テーブルリーグゲーム
発売年不明/発売元不明
最初期の野球盤?
発売年・発売元ともに不明、謎だらけの野球盤。
サイズは35cm×35cmと小ぶり、筐体は厚紙、盤面裏には添え木。
所有する野球盤の中では別項にある「ポリー野球盤」が最も古いかと思っていたが、どうやら本機の方がさらに時を遡ることになりそうだ。
試合開始が「開戰」
付属の説明書は次のように記されている。
「この『ゲーム』は野球の縮小版であります。実際に球を投げ、バツト(原文ママ)で打つ、実践そのまゝ(原文ママ)の競技が出来、室内でリーグ戦が熱狂の裡に行われ、家族の人気の中心となります」
家族の人気の中心という言い回しからすると、本機が発売されたのは一般家庭にテレビが普及する以前であろうと容易に想像できる。

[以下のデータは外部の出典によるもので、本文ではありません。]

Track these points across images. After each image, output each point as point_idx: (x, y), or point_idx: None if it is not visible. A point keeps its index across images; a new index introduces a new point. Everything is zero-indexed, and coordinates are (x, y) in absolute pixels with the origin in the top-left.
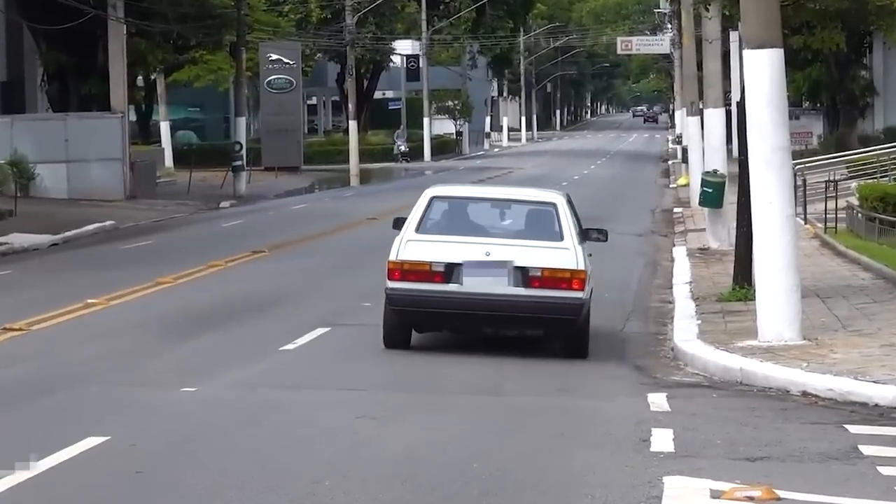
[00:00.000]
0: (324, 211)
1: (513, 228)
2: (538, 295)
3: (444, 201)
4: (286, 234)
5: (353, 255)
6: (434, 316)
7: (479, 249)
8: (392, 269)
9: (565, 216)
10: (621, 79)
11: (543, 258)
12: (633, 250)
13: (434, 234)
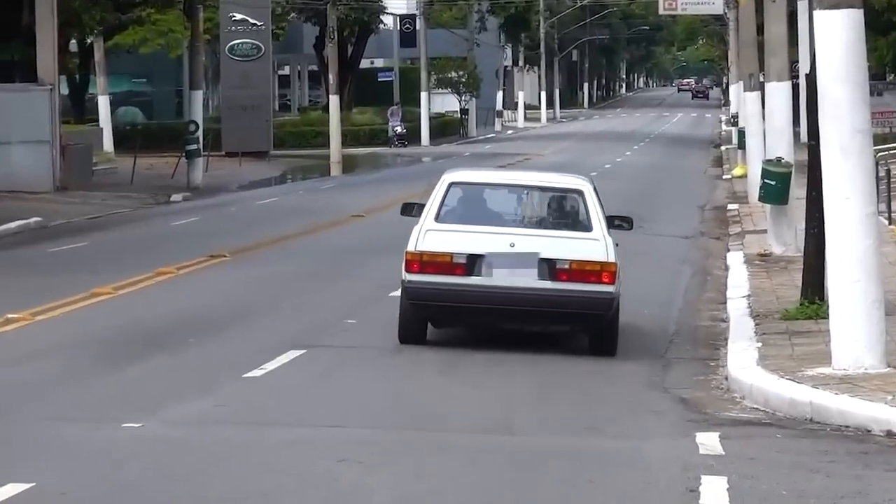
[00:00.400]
0: (298, 206)
1: (538, 217)
2: (566, 289)
3: (464, 187)
4: (252, 234)
5: (335, 261)
6: (455, 310)
7: (503, 240)
8: (410, 260)
9: (593, 204)
10: (664, 45)
11: (571, 250)
12: (677, 257)
13: (455, 224)
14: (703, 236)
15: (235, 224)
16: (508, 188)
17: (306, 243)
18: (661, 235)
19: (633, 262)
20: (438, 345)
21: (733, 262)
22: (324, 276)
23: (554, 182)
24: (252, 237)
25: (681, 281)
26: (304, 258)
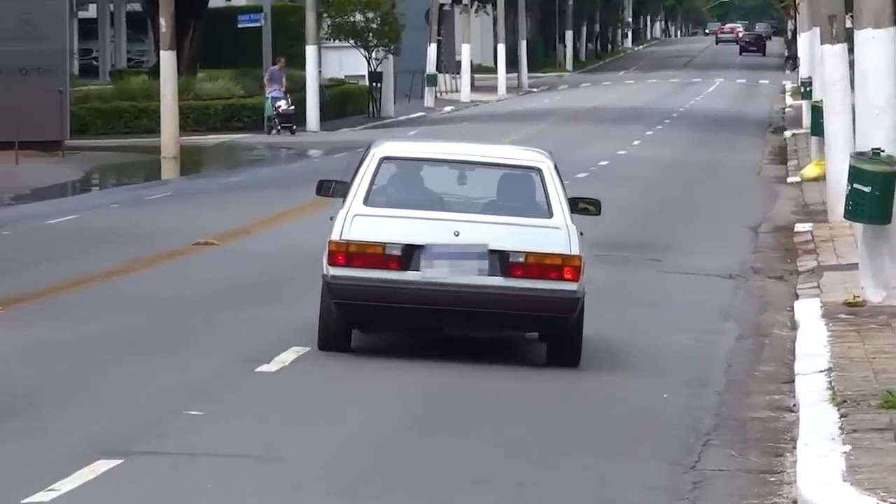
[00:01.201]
0: (112, 229)
1: (487, 200)
2: (521, 286)
3: (398, 163)
4: (37, 274)
5: (171, 318)
6: (387, 311)
7: (445, 228)
8: (335, 251)
9: (553, 185)
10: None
11: (528, 240)
12: (717, 308)
13: (388, 208)
14: (757, 275)
15: (9, 258)
16: (452, 164)
17: (124, 289)
18: (691, 273)
19: (648, 315)
20: (341, 420)
21: (804, 317)
22: (153, 342)
23: (507, 157)
24: (36, 279)
25: (722, 347)
26: (120, 313)
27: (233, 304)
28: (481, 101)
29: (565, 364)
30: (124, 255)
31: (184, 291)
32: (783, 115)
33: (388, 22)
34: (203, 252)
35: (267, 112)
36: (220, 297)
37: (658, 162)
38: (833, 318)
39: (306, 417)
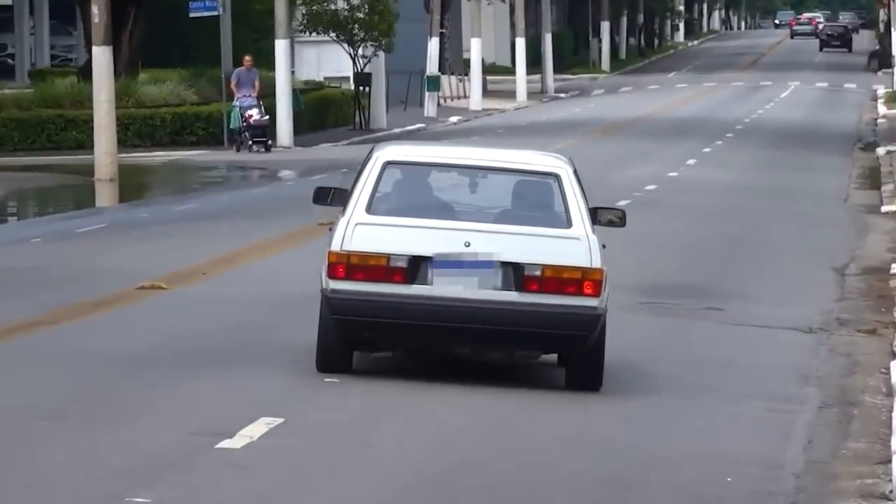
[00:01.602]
0: (30, 269)
1: (501, 208)
2: (538, 302)
3: (404, 168)
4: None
5: (105, 379)
6: (391, 328)
7: (455, 238)
8: (335, 263)
9: (573, 192)
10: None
11: (545, 251)
12: (793, 369)
13: (392, 216)
14: (844, 328)
15: None
16: (463, 170)
17: (49, 344)
18: (761, 326)
19: (707, 378)
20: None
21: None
22: (87, 411)
23: (522, 162)
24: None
25: (800, 418)
26: (45, 375)
27: (186, 363)
28: (495, 110)
29: (585, 388)
30: (50, 301)
31: (125, 347)
32: (875, 128)
33: (377, 10)
34: (149, 298)
35: (233, 124)
36: (170, 354)
37: (718, 186)
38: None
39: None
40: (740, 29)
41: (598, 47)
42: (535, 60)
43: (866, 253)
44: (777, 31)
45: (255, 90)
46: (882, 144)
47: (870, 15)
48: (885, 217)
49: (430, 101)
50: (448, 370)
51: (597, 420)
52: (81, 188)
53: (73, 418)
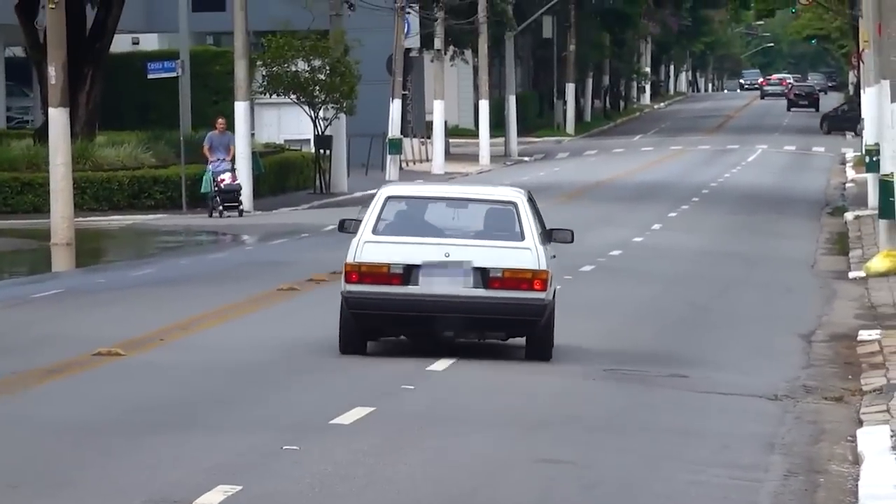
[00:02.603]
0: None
1: (472, 228)
2: (499, 296)
3: (401, 201)
4: None
5: (58, 449)
6: (392, 319)
7: (438, 250)
8: (349, 271)
9: (526, 216)
10: (730, 8)
11: (504, 258)
12: (758, 436)
13: (391, 236)
14: (811, 395)
15: None
16: (444, 201)
17: (0, 412)
18: (726, 394)
19: (671, 446)
20: None
21: (870, 449)
22: (41, 480)
23: (488, 194)
24: None
25: (765, 487)
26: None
27: (143, 430)
28: (458, 173)
29: (539, 359)
30: (4, 368)
31: (81, 414)
32: (843, 192)
33: (339, 72)
34: (105, 365)
35: (205, 188)
36: (126, 421)
37: (685, 252)
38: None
39: None
40: (707, 91)
41: (562, 109)
42: (498, 123)
43: (833, 319)
44: (744, 94)
45: (228, 154)
46: (850, 209)
47: (840, 77)
48: (853, 283)
49: (392, 164)
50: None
51: (558, 489)
52: (37, 253)
53: (28, 486)
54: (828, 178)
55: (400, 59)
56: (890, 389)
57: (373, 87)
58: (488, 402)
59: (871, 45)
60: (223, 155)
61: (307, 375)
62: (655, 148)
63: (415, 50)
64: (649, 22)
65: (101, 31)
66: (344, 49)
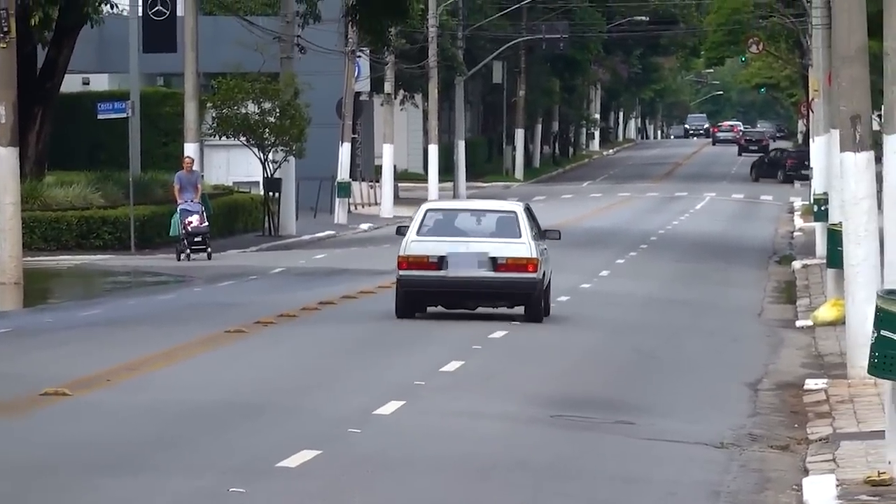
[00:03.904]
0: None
1: (486, 230)
2: (504, 276)
3: (437, 212)
4: None
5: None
6: (430, 294)
7: (462, 246)
8: (401, 261)
9: (523, 220)
10: (679, 56)
11: (507, 250)
12: (704, 484)
13: (429, 236)
14: (756, 444)
15: None
16: (467, 212)
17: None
18: (672, 441)
19: (615, 495)
20: None
21: (816, 498)
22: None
23: (497, 207)
24: None
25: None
26: None
27: (89, 471)
28: (407, 217)
29: (533, 321)
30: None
31: (26, 455)
32: (791, 241)
33: (289, 115)
34: (52, 405)
35: (173, 231)
36: (72, 463)
37: (632, 299)
38: (852, 499)
39: None
40: (656, 138)
41: (511, 155)
42: (447, 167)
43: (780, 368)
44: (692, 141)
45: (197, 193)
46: (798, 258)
47: (788, 126)
48: (800, 332)
49: (341, 207)
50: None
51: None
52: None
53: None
54: (776, 227)
55: (350, 103)
56: (836, 439)
57: (322, 131)
58: (435, 446)
59: (821, 94)
60: (191, 195)
61: (254, 418)
62: (604, 194)
63: (365, 94)
64: (599, 69)
65: (52, 70)
66: (294, 92)
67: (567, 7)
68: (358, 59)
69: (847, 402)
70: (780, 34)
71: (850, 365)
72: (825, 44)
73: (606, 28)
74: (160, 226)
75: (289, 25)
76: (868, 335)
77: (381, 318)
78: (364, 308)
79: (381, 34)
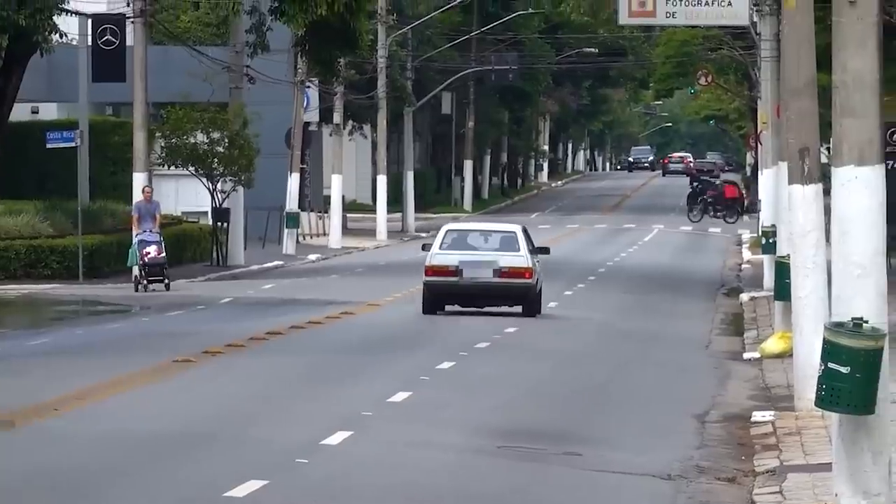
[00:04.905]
0: None
1: (493, 246)
2: (507, 281)
3: (454, 232)
4: None
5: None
6: (449, 295)
7: (475, 257)
8: (427, 269)
9: (521, 238)
10: (630, 88)
11: (509, 261)
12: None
13: (449, 250)
14: (703, 476)
15: None
16: (478, 232)
17: None
18: (619, 472)
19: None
20: None
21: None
22: None
23: (501, 228)
24: None
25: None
26: None
27: (34, 500)
28: (355, 248)
29: (529, 316)
30: None
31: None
32: (739, 273)
33: (238, 145)
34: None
35: (130, 262)
36: (18, 491)
37: (580, 330)
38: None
39: None
40: (605, 170)
41: (460, 186)
42: (396, 198)
43: (727, 400)
44: (644, 174)
45: (155, 223)
46: (745, 290)
47: (737, 158)
48: (748, 364)
49: (290, 238)
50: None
51: None
52: None
53: None
54: (724, 259)
55: (299, 133)
56: (783, 471)
57: (271, 161)
58: (383, 477)
59: (770, 126)
60: (150, 224)
61: (202, 447)
62: (553, 226)
63: (314, 124)
64: (548, 100)
65: (1, 99)
66: (243, 122)
67: (516, 38)
68: (307, 90)
69: (794, 434)
70: (728, 66)
71: (797, 397)
72: (774, 76)
73: (556, 59)
74: (108, 255)
75: (238, 55)
76: (815, 367)
77: (329, 349)
78: (312, 339)
79: (331, 65)
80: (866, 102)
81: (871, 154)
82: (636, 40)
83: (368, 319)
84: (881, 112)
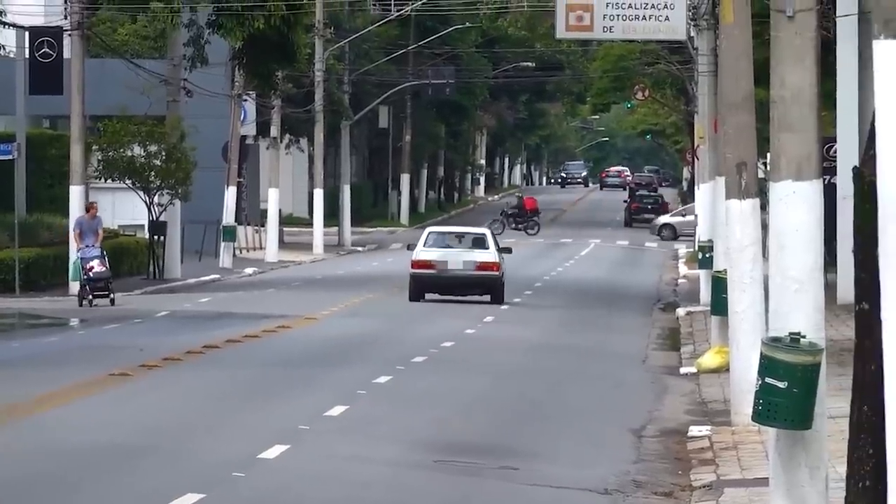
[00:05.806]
0: None
1: (467, 245)
2: (479, 273)
3: (435, 233)
4: None
5: None
6: (431, 285)
7: (454, 253)
8: (413, 263)
9: (490, 239)
10: (567, 102)
11: (481, 256)
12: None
13: (432, 248)
14: (640, 490)
15: None
16: (455, 233)
17: None
18: (555, 487)
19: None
20: None
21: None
22: None
23: (474, 230)
24: None
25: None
26: None
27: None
28: (292, 262)
29: (497, 303)
30: None
31: None
32: (675, 288)
33: (175, 158)
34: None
35: (73, 276)
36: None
37: (516, 344)
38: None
39: None
40: (542, 184)
41: (397, 200)
42: (333, 212)
43: (664, 415)
44: (580, 188)
45: (97, 239)
46: (682, 305)
47: (674, 173)
48: (684, 378)
49: (226, 251)
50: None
51: None
52: None
53: None
54: (660, 274)
55: (236, 147)
56: (720, 486)
57: (208, 174)
58: (319, 490)
59: (707, 141)
60: (92, 240)
61: (139, 460)
62: None
63: (251, 137)
64: (485, 114)
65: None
66: (180, 135)
67: (453, 53)
68: (244, 103)
69: (731, 449)
70: (665, 81)
71: (734, 412)
72: (711, 91)
73: (493, 74)
74: (45, 268)
75: (176, 69)
76: (752, 382)
77: (266, 363)
78: (248, 352)
79: (268, 78)
80: (805, 117)
81: (809, 169)
82: (573, 55)
83: (305, 333)
84: (819, 127)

また、この後さらに読み進めと、競技方法が詳しく書かれているが、今日なら恐らく「試合開始」と表現されるべき箇所がなんと「開戰」となっている。もちろん「戦」の旧字だ。
以上を勘案すると、本機の発売は昭和20年代後半あたりと推測できる。しかしさすがに戦前ということはあるまい(未確認)。
野球盤の原風景
金属製のツメを自分の指で弾く形式の投球装置。極めてシンプルながらも、ツメを弾く強度により多少は投球速度に変化をつけられる。もちろん投球コースまではコントロールできず、直球一本勝負。
そうして投げ出された球を、その辺に転がっている木を荒っぽく削り出したかのようなゴツゴツしたバットでひっぱたく-。
まだテレビのない当時、夕食後、食器を片付けたちゃぶ台に乗せた本機を囲み、親子でゲームに興じる至福のひと時。
野球盤の、というよりむしろ、今となっては懐かしくも麗しい、一家団欒の原風景(という名の幻風景)が目に浮かぶ。